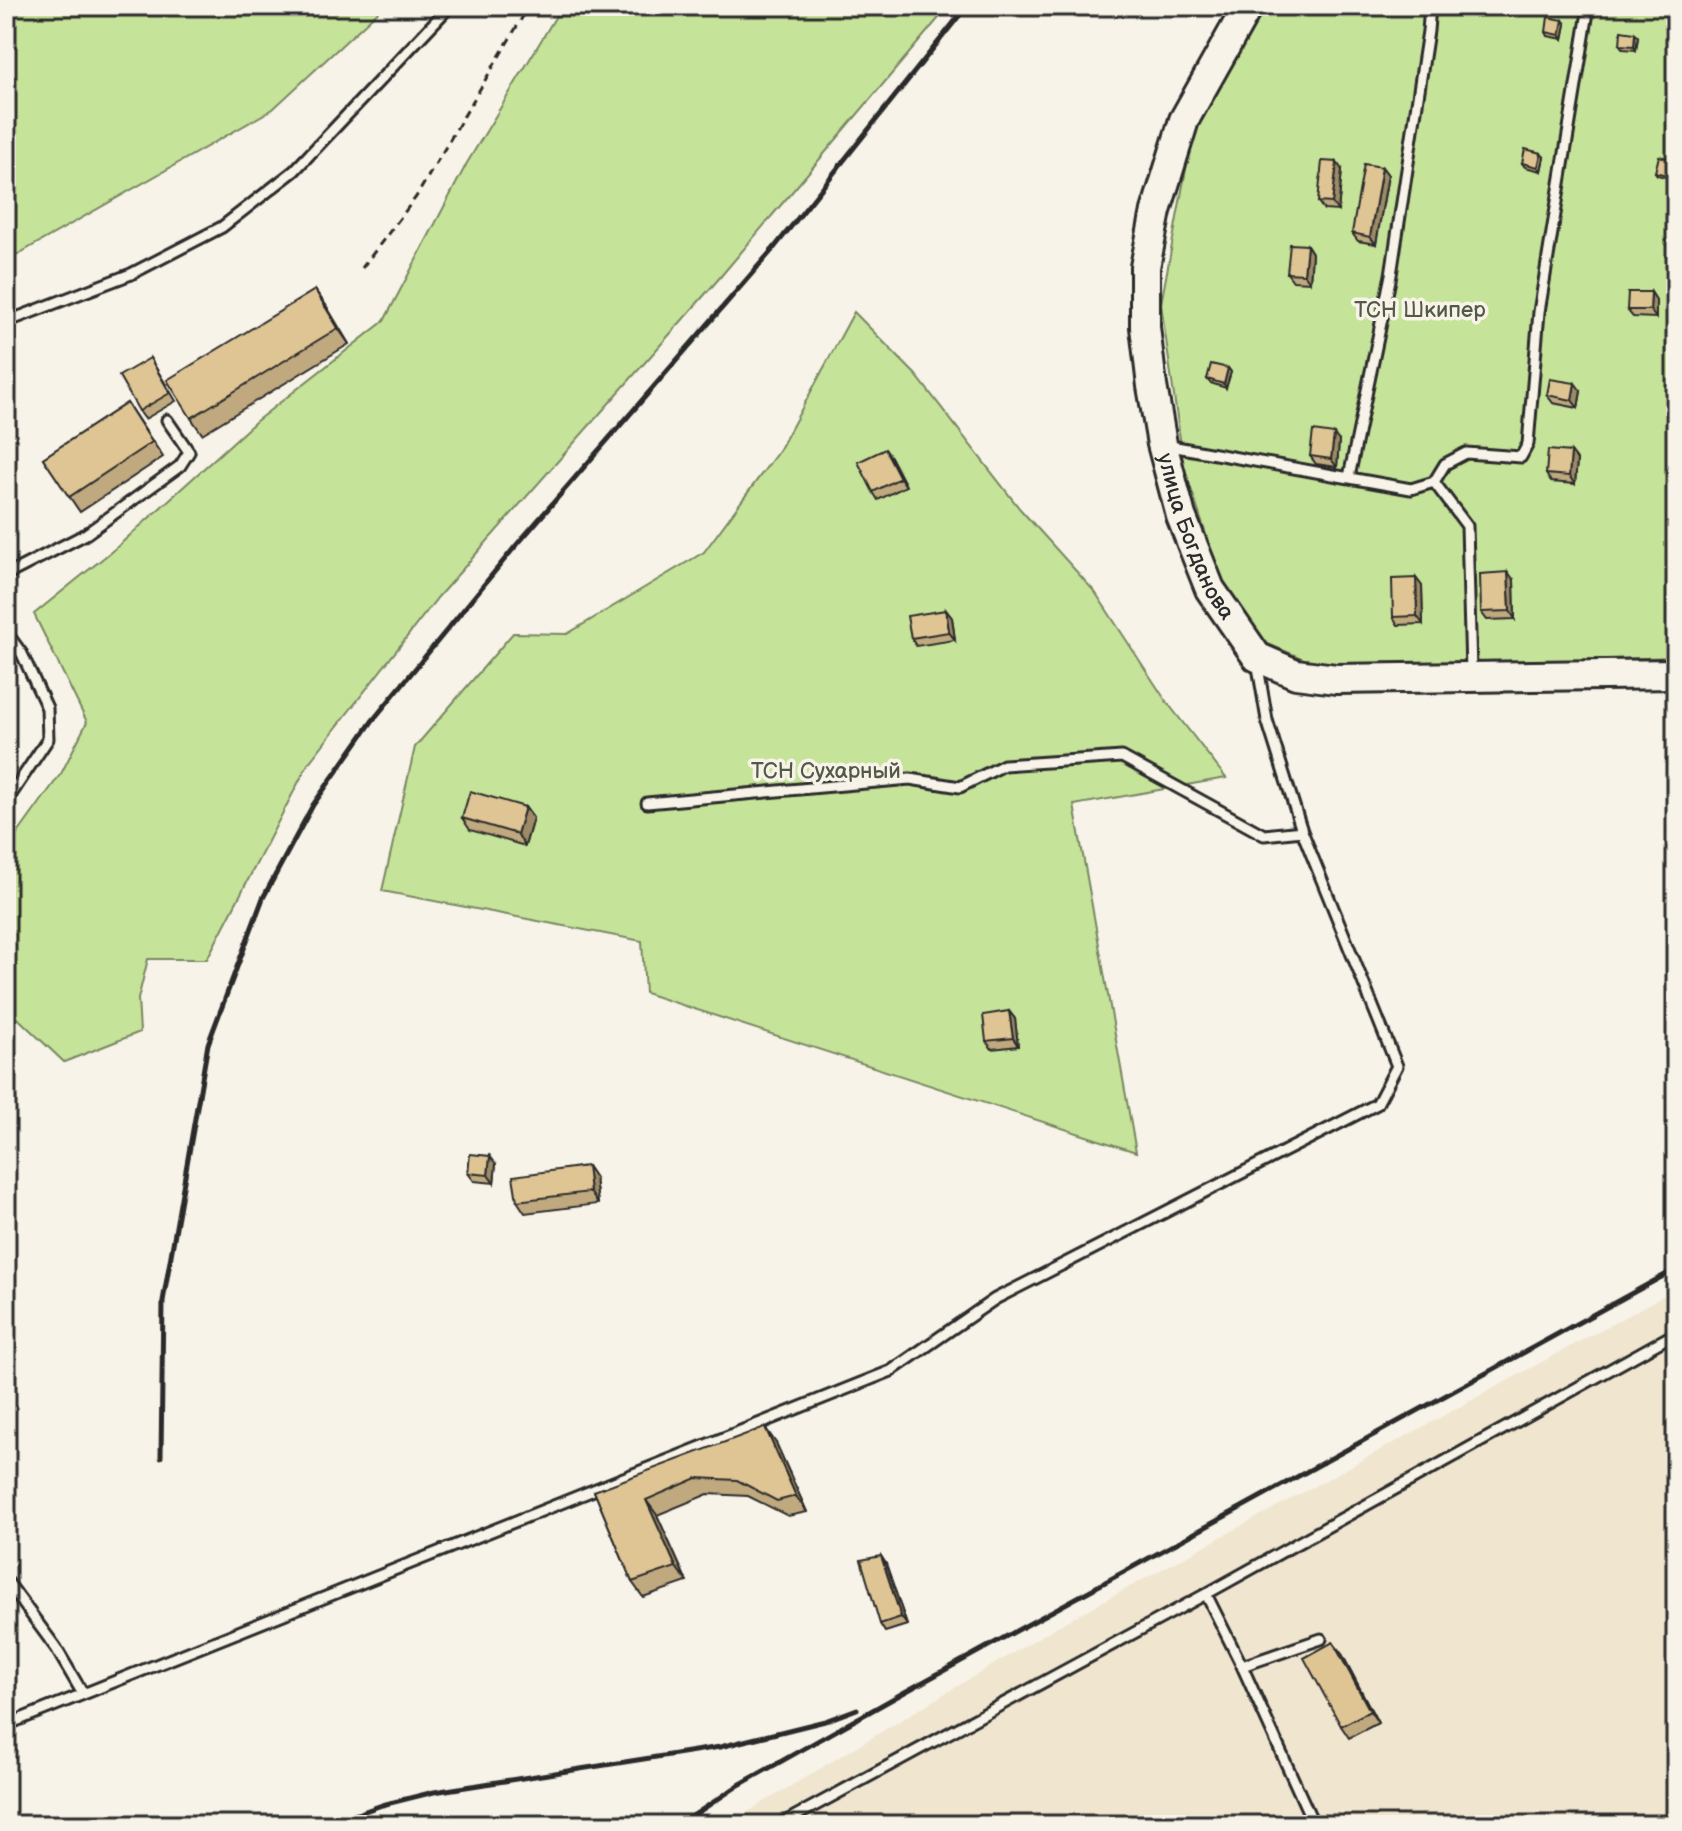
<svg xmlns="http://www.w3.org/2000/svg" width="1682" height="1831" font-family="'Balsamiq Sans',sans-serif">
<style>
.built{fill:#f0e5cf}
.green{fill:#c6e39a;stroke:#788762;stroke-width:2}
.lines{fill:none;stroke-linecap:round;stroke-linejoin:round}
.service-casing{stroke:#2b2b2b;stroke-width:15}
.primary-casing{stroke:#2b2b2b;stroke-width:34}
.path{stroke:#2b2b2b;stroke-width:3;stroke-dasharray:8 6;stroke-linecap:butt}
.service{stroke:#f7f3e8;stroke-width:9}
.primary{stroke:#f7f3e8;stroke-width:28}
.rail{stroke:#2b2b2b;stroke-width:5}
.wall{fill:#c0a97f;stroke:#2b2b2b;stroke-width:2}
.shaded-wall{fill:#9c8a68;stroke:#2b2b2b;stroke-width:2}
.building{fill:#dfc594;stroke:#2b2b2b;stroke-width:2}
.labels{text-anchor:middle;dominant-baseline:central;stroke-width:7;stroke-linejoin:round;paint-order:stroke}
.park-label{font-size:22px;fill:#525947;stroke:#f7f3e8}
.street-label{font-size:22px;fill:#2b2b2b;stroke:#f7f3e8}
</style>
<rect width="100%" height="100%" fill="#f7f3e8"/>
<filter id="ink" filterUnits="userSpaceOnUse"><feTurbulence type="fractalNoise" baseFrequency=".0125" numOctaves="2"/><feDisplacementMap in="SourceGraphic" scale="16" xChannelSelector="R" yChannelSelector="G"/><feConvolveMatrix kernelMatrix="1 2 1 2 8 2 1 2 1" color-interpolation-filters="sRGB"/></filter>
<g filter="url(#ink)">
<!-- built -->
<path class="built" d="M1676,1289V1825H726L1056,1627Z"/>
<!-- green -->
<path class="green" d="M6,6H384L273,109L6,261Z
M562,6H949L716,282L438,597L308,764L207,959H148L138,999L140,1032L64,1062L6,1007V850L62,772L87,722L34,614L117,547L255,422L384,321L467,163Z
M1264,6H1676V657L1325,668L1259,640L1223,587L1184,467L1161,304L1194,126Z
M854,312L916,375L1020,509L1095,592L1166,701L1226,778L1074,805L1136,1152L645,993L642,941L382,891L415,747L513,633L567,634L704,552L780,449Z"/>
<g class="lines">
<defs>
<path id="service" d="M6,322L131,274L222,227L294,171L450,6
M1165,445L1411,489L1434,482L1445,464L1466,453L1521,457L1528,444L1539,312L1589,6
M1349,477L1391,275L1428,31L1430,6
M1434,482L1467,526L1471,672
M6,575L86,534L180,466L189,452L167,420
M6,632L22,654L47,708L48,739L6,802
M647,803L910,779L960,787L1004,765L1122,757L1264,835L1302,831
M6,1580L56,1648L83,1694
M1206,1594L1242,1666L1321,1639
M1242,1666L1314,1825
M6,1725L891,1371L995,1299L1377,1104L1397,1066L1302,831L1267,720L1257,661
M779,1825L1206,1594L1676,1333"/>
<g id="primary">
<path id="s1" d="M1248,6L1184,120L1156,211L1145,267V327L1152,386L1162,444L1181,516L1210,589L1257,657L1296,674L1336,679L1676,674"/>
</g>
</defs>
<!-- service casing -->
<use href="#service" class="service-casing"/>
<!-- primary casing -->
<use href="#primary" class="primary-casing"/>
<!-- path -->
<path class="path" d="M362,268L416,197L529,6"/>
<!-- service -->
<use href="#service" class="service"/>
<!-- primary -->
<use href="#primary" class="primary"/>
<!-- rail -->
<path class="rail" d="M161,1457L163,1301L208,1044L263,898L313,805L373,720L514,548L774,248L967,6
M326,1825L382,1805L434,1792L720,1747L825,1721L857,1709
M679,1825L739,1785L903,1693L1676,1269"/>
</g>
<!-- wall -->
<path class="wall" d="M1563,20L1566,24L1563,39L1548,36L1546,32Z
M1638,37L1636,50L1623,49L1620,45Z
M1544,157L1541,171L1525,167L1522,163Z
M1676,160V180L1657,175L1655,172Z
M1382,167L1388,175L1376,244L1358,241L1352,233Z
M1342,170L1338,211L1324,210L1318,202Z
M1307,245L1312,253L1310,282L1293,281L1287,273Z
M315,290L349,344L202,434L191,418Z
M1651,292L1656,300V318L1633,317L1627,310Z
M150,358L176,401L145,419L139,411Z
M1228,368L1231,372L1226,388L1210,383L1207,379Z
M1581,391L1578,408L1553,403L1547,395Z
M127,403L163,457L80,512L43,458Z
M1339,441L1337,467L1316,464L1310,456Z
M1571,452L1577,460L1575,484L1551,482L1546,474Z
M891,457L906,486L878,500L873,492Z
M1416,578L1422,586L1423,624L1398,625L1393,617Z
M1514,580L1515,619L1487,620L1481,612Z
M946,610L952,618L955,640L916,646L911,638Z
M525,807L533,818L525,846L470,830L462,818Z
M1009,1011L1015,1019L1018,1046L992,1049L986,1041Z
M6,1073L16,1100L6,1104Z
M496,1164L494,1183L474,1181L468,1173Z
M587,1166L595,1178L598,1204L525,1213L517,1201Z
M776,1443L807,1512L788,1516L748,1496L708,1494L657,1515L687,1582L643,1597L632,1582L594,1491Z
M881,1556L886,1564L907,1625L885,1632L880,1624Z
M1342,1654L1378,1723L1349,1738L1341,1726Z"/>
<!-- shaded-wall -->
<path class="shaded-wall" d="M1563,20L1566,24L1563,39L1560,35Z
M1635,33L1638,37L1636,50L1634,46Z
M1541,153L1544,157L1541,171L1538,167Z
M1337,162L1342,170L1338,211L1332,203Z
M1382,167L1388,175L1376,244L1370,237Z
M1307,245L1312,253L1310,282L1304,274Z
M315,290L326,305L349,344L338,328Z
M1651,292L1656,300V318L1650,310Z
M1228,368L1231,372L1226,388L1224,384Z
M1575,383L1581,391L1578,408L1572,400Z
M1334,434L1339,441L1337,467L1331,459Z
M885,449L891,457L906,486L900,478Z
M1571,452L1577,460L1575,484L1569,476Z
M1508,572L1514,580L1515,619L1510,611Z
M1416,578L1422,586L1423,624L1417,616Z
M946,610L952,618L955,640L949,632Z
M525,807L533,818L525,846L517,834Z
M1009,1011L1015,1019L1018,1046L1013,1038Z
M6,1073L16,1100L11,1092L6,1080Z
M490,1156L496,1164L494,1183L488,1175Z
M587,1166L595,1178L598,1204L590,1192Z
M765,1427L776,1443L807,1512L796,1496Z
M646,1500L657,1515L687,1582L676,1567Z
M881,1556L886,1564L907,1625L901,1617Z
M1333,1642L1342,1654L1378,1723L1370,1711Z"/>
<!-- building -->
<path class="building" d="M1548,17L1563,20L1560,35L1546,32Z
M1621,31L1635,33L1634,46L1620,45Z
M1525,149L1541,153L1538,167L1522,163Z
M1659,156L1676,160L1675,177L1655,172Z
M1322,161L1337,162L1332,203L1318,202Z
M1364,164L1382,167L1370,237L1352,233Z
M1290,244L1307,245L1304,274L1287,273Z
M315,290L338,328L191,418L167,380Z
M1628,292H1651L1650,310H1627Z
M150,358L170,393L139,411L119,376Z
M1211,364L1228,368L1224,384L1207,379Z
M1550,379L1575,383L1572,400L1547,395Z
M127,403L152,442L69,497L43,458Z
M1313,431L1334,434L1331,459L1310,456Z
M885,449L900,478L873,492L858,462Z
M1548,450L1571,452L1569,476L1546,474Z
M1508,572L1510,611L1481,612L1480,574Z
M1416,578L1417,616L1393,617L1392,579Z
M946,610L949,632L911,638L907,616Z
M470,791L525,807L517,834L462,818Z
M1009,1011L1013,1038L986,1041L983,1015Z
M6,1080L11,1092L6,1094Z
M470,1154L490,1156L488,1175L468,1173Z
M587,1166L590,1192L517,1201L513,1176Z
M765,1427L796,1496L777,1501L737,1480L697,1478L646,1500L676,1567L632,1582L594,1491Z
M881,1556L901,1617L880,1624L861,1560Z
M1333,1642L1370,1711L1341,1726L1304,1658Z"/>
</g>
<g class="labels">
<!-- park labels -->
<g class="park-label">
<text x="1420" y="310">ТСН Шкипер</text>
<text x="826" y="771">ТСН Сухарный</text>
</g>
<!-- street labels -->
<g class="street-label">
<text stroke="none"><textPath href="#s1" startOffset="560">улица Богданова</textPath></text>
</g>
</g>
<!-- margin -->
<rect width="1682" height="1831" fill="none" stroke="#f7f3e8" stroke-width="32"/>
<rect x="16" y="16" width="1650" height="1799" fill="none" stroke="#2b2b2b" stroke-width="3" filter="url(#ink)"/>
</svg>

____________________

> _To do_
Every line in the listing above that mentions "linecap" should be returned.

> _Response to this exercise_
.lines{fill:none;stroke-linecap:round;stroke-linejoin:round}
.path{stroke:#2b2b2b;stroke-width:3;stroke-dasharray:8 6;stroke-linecap:butt}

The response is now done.